Shay Engine Machining
Nelson Riedel,
1/14/2003, last updated

These pages show some of the I techniques used to machine the Shay engine parts.   The first engine parts machined were the cylinders, crosshead guides and valve stem guides.  These were done before I though to take photos.  The critical facing and boring of the cylinders and crosshead guides was done on the lathe using a 4 jaw chuck.  The heads were also turned on the lathe.  A drilling template was very carefully fabricated and used to drill the attachment holes in the heads, cylinders and crosshead guides.  This permitted  these pieces to fit together in correct alignment.

The next step was the machining of the crankcase casting.  First, the upper surface was milled flat to form the reference surface.   The rear mounting pads were than milled flat to form a second reference surface.  The slots for the main bearings were next.  Much of the material was removed using the drill press before the finial milling operations.  All four slots were  machined at the same time as shown on the right.   This insured perfect alignment.    


This photo shows finishing the bottom surface of the crankcase to accept the bearing retaining caps.  This was done without changing the casting from the bearing slot machining above to insure perfect alignment of the caps.   

The cast iron is an excellent material to work with.  It machines easily because it  tends not to grab the tools; the removed material comes off as small chips, or fine sand like granules or a powder.  There is however one drawback; the debris sticks to hands and clothes leaving a dirty black residue.  After washing, the residue is transferred to the bottom of a sink or shower where it turns to rust in a few seconds, much to the displeasure of the domestic staff.

The final major operation on the crankshaft was to mill out the holes for the connecting rods and #2 cylinder valve eccentric blades.  Rough holes were made on the drill press and finished on the mill as shown on the right. 

After the major machining  over 50 holes had to be drilled and tapped.   Drilling templates were made for the bearing caps and crosshead guides to insure all the holes on mating pieces lined up correctly.  

The main bearing retaining caps were fabricated from cold roll steel stock.  The photo at the right shows milling a recess in the caps.  Note that all four caps are aligned in the milling vise and the slot in the four caps is done in one operation.  This insured that all caps were in alignment.

Extracted records —
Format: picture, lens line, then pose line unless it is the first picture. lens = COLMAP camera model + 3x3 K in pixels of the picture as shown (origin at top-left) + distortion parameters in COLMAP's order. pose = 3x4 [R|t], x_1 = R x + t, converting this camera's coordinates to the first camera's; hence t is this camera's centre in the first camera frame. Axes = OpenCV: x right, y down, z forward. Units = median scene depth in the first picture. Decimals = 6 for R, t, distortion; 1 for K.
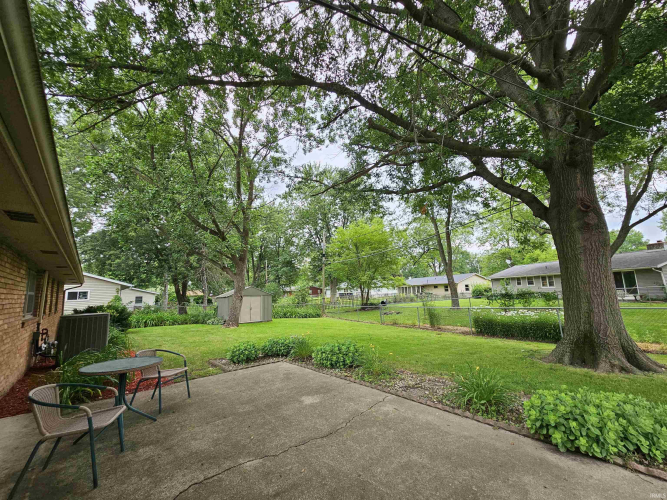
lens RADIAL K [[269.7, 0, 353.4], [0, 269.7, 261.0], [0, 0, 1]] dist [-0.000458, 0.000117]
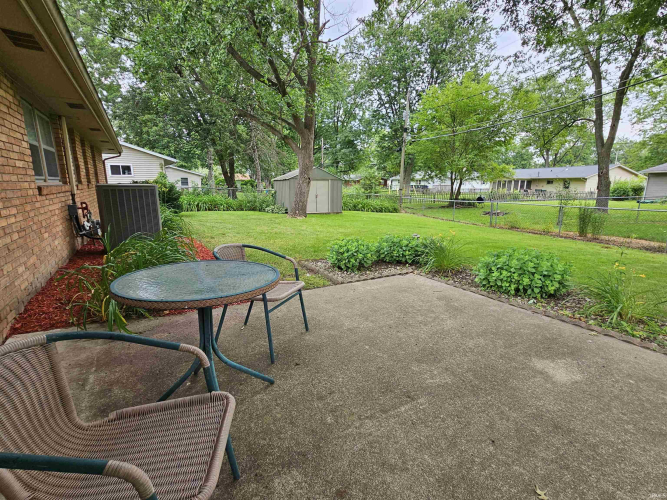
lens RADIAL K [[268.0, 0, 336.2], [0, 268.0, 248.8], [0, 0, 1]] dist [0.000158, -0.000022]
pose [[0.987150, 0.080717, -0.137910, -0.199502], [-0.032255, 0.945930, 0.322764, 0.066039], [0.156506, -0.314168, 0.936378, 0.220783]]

...

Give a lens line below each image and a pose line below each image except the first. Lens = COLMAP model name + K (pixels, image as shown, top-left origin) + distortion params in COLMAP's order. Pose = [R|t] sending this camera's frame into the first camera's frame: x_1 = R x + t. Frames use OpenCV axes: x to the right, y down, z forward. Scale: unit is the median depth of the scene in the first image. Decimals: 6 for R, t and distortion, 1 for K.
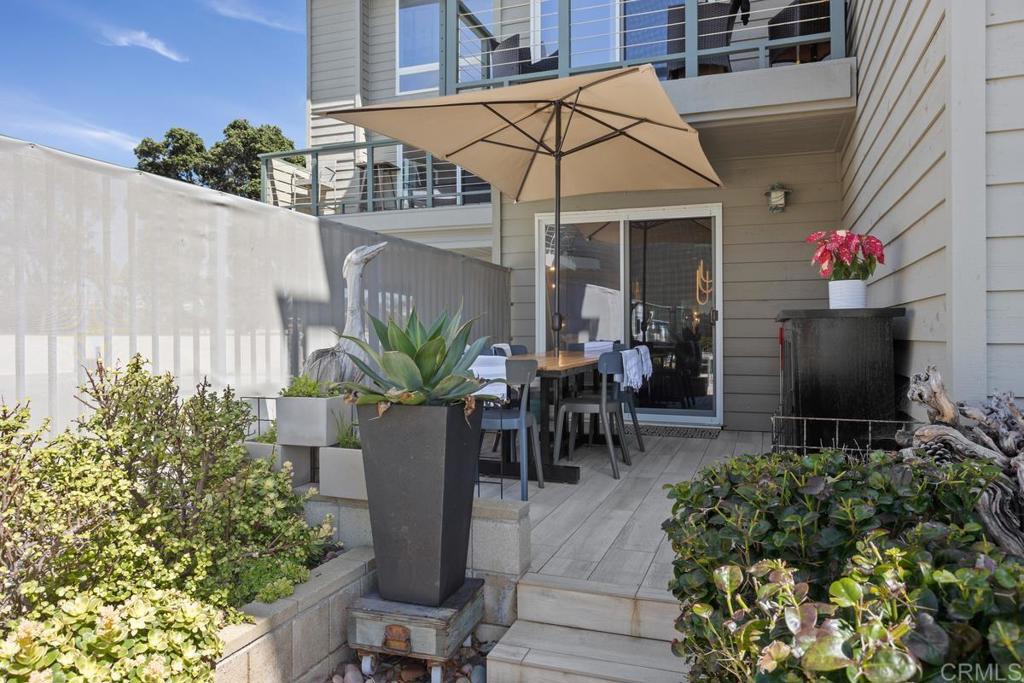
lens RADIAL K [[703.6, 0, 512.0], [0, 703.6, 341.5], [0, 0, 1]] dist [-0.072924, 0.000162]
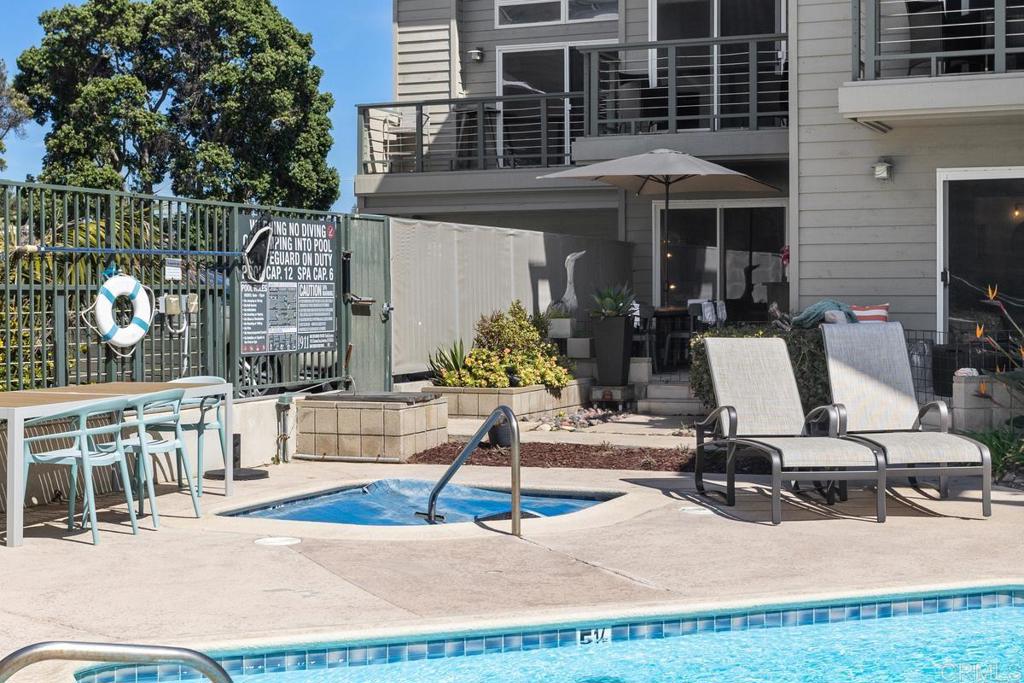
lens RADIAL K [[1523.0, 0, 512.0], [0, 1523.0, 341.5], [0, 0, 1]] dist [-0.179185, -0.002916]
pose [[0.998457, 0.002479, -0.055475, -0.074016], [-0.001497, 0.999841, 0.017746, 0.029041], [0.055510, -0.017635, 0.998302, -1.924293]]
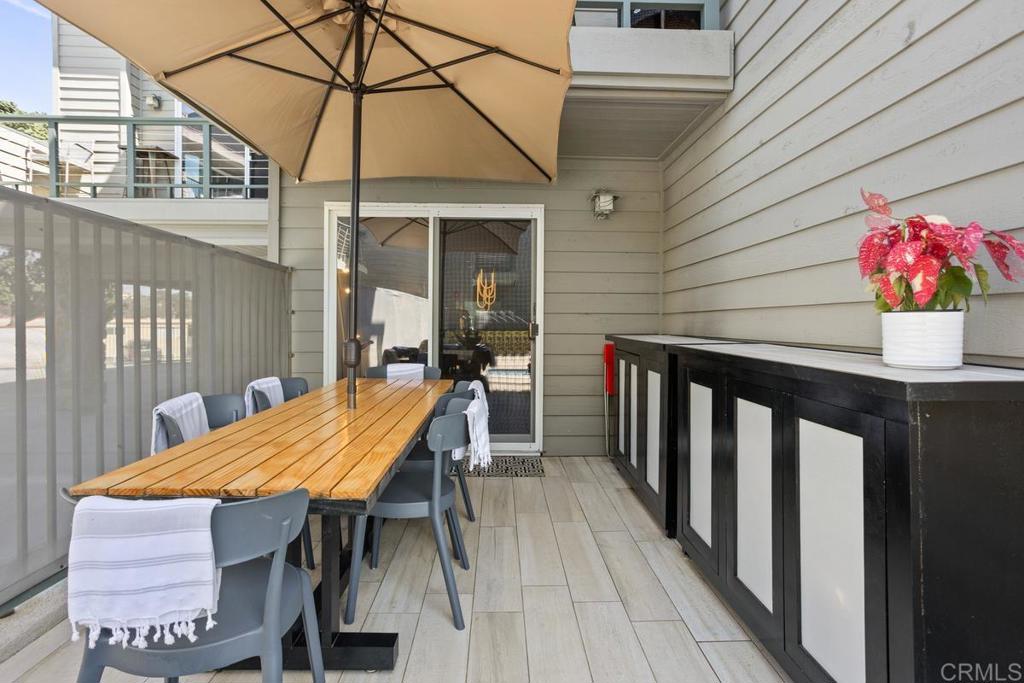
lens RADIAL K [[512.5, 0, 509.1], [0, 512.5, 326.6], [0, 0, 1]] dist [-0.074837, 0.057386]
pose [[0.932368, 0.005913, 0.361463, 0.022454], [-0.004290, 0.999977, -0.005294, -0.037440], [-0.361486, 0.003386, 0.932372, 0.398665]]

Work request A —
Using the Shay engine machining text, answer each question briefly:
(i) Which engine parts were machined first?
(ii) What stock were the main bearing retaining caps made from?
(iii) How many holes had to be drilled and tapped after the major machining?
Work request B —
Name every form the removed cast iron takes when machined, according to the Shay engine machining text.
Work request C —
Reproduce the stretch of the Shay engine machining text from "This photo shows" through "the domestic staff.".

Response box A —
(i) The cylinders, crosshead guides and valve stem guides.
(ii) Cold roll steel stock.
(iii) Over 50.

Response box B —
Small chips, fine sand like granules, and a powder.

Response box C —
This photo shows finishing the bottom surface of the crankcase to accept the bearing retaining caps.  This was done without changing the casting from the bearing slot machining above to insure perfect alignment of the caps.   

The cast iron is an excellent material to work with.  It machines easily because it  tends not to grab the tools; the removed material comes off as small chips, or fine sand like granules or a powder.  There is however one drawback; the debris sticks to hands and clothes leaving a dirty black residue.  After washing, the residue is transferred to the bottom of a sink or shower where it turns to rust in a few seconds, much to the displeasure of the domestic staff.